Once your culture is alive and thriving, you need to continuously cultivate it by ensuring new hires are properly onboarded. There are a number of ways you can do this. First, it’s essential that you help recruiters define what a culture fit for your organization means. Make sure communicating your company’s vision and values is part of the hiring process. Once new hires come in, they should be introduced to your company’s narrative and rituals.
Step 4 Place: Your office space should reflect your corporate culture
You may not realize it but the way your office is designed says a lot about your company. It’s the first thing newcomers notice when they enter the building. It’s the physical environment in which your employees interact, focus and innovate. As such, it’s important that this space reflects your company’s vision and values.
If peer collaboration is a key value, provide opportunities for employees to have social interactions with open office spaces and central points where people from different teams converge and connect. Conversely, if keeping your users’ sensitive data safe is important for your organization, ensure you have code access rooms and security checks at the entrance. As you can see, these two very different types of office spaces will signal the different behaviors expected of employees and visitors.
Although with our rapid shift to digital communication, thinking about the office may be rather redundant. However, it’s important to find ways we can express ourselves and connect in the digital space. Using these digital channels for open communication is essential to not only communicate company values but to foster an environment where employees can share their ideas without fear of repercussions.
The role of executive coaching
Companies can and should leverage culture to guide their workforce in the same direction and instill certain behaviors across the organization, whether it’s promoting an open and inclusive work environment or making growth & development a key priority.
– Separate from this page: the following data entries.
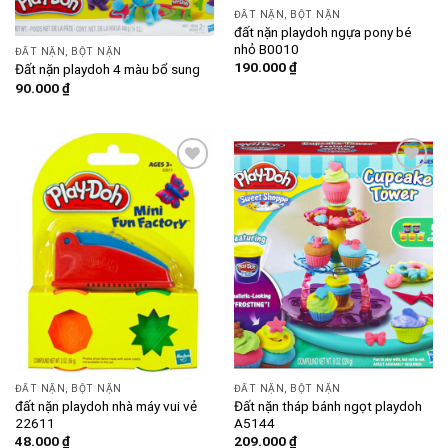
ĐẤT NẶN, BỘT NẶN
đất nặn playdoh ngựa pony bé
nhỏ B0010
ĐẤT NẶN, BỘT NẶN
190.000
₫
Đất nặn playdoh 4 màu bổ sung
90.000
₫
Add to
Add to
wishlist
wishlist
ĐẤT NẶN, BỘT NẶN
ĐẤT NẶN, BỘT NẶN
đất nặn playdoh nhà máy vui vẻ
Đất nặn tháp bánh ngọt playdoh
22611
A5144
48.000
₫
209.000
₫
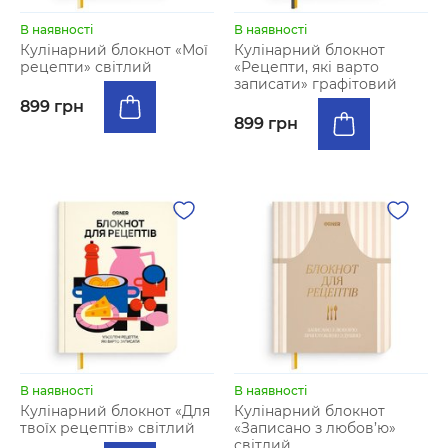
В наявності
В наявності
Кулінарний блокнот «Мої
Кулінарний блокнот
рецепти» світлий
«Рецепти, які варто
записати» графітовий
899 грн
899 грн
В наявності
В наявності
Кулінарний блокнот «Для
Кулінарний блокнот
твоїх рецептів» світлий
«Записано з любов’ю»
світлий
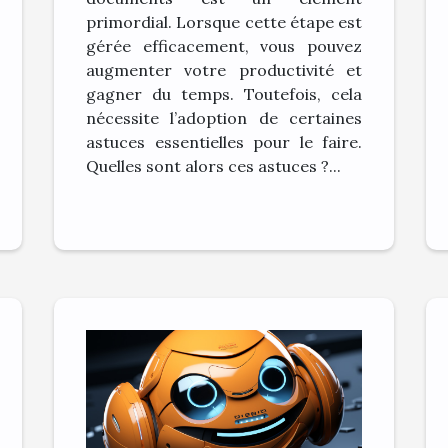
du temps ?
primordial. Lorsque cette étape est
gérée efficacement, vous pouvez
augmenter votre productivité et
gagner du temps. Toutefois, cela
nécessite l’adoption de certaines
astuces essentielles pour le faire.
Quelles sont alors ces astuces ?...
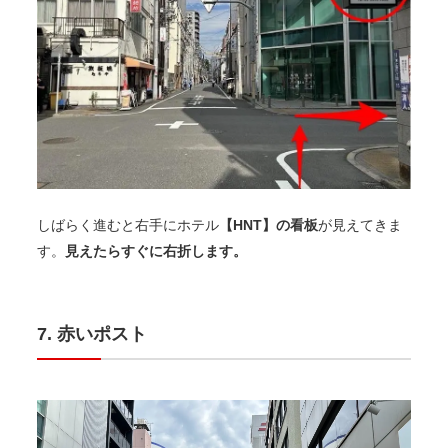
【HNT】の看板
しばらく進むと右手にホテル
が見えてきま
見えたらすぐに右折します。
す。
赤いポスト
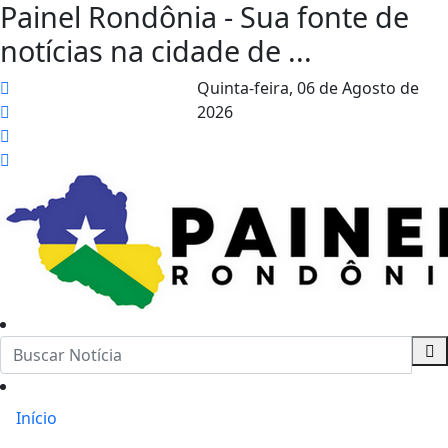
Painel Rondônia - Sua fonte de
notícias na cidade de ...
Quinta-feira,
06 de Agosto de
2026
Início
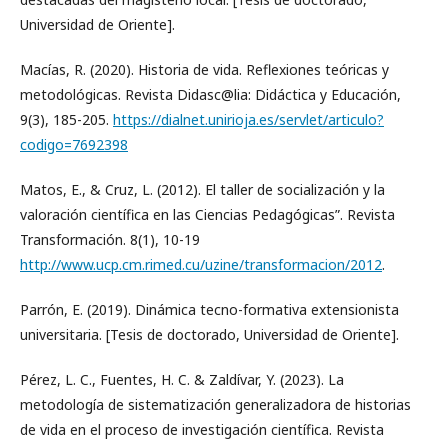
Universidad de Oriente].
Macías, R. (2020). Historia de vida. Reflexiones teóricas y
metodológicas. Revista Didasc@lia: Didáctica y Educación,
9(3), 185-205.
https://dialnet.unirioja.es/servlet/articulo?
codigo=7692398
Matos, E., & Cruz, L. (2012). El taller de socialización y la
valoración científica en las Ciencias Pedagógicas”. Revista
Transformación. 8(1), 10-19
http://www.ucp.cm.rimed.cu/uzine/transformacion/2012
.
Parrón, E. (2019). Dinámica tecno-formativa extensionista
universitaria. [Tesis de doctorado, Universidad de Oriente].
Pérez, L. C., Fuentes, H. C. & Zaldívar, Y. (2023). La
metodología de sistematización generalizadora de historias
de vida en el proceso de investigación científica. Revista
However, culture change takes time and effort. Managers, employees and even the executive level need to be onboarded to the changes you’d like to see take place.
Utilizing executive coaching can be a great way to facilitate culture change and ensure progress towards an empowering environment. In fact, professional coaching goes beyond nurturing culture. It’s a highly effective tool at implementing many other strategies of workplace wellness, with both individual coaching and group coaching being useful for enacting change within your organization.
Corporate culture in a nutshell
By looking closer at corporate culture, it’s clear that every business and organization should be aware of the dramatic impact it can have. Talent management, job satisfaction, and increased productivity are all things that improve when working in a positive culture. But this only happens when you take time to shape and grow the culture you want to see within your organization.
Whether it’s developing strong corporate values or considering professional coaching options, there are a number of ways you can begin strengthening your corporate culture now.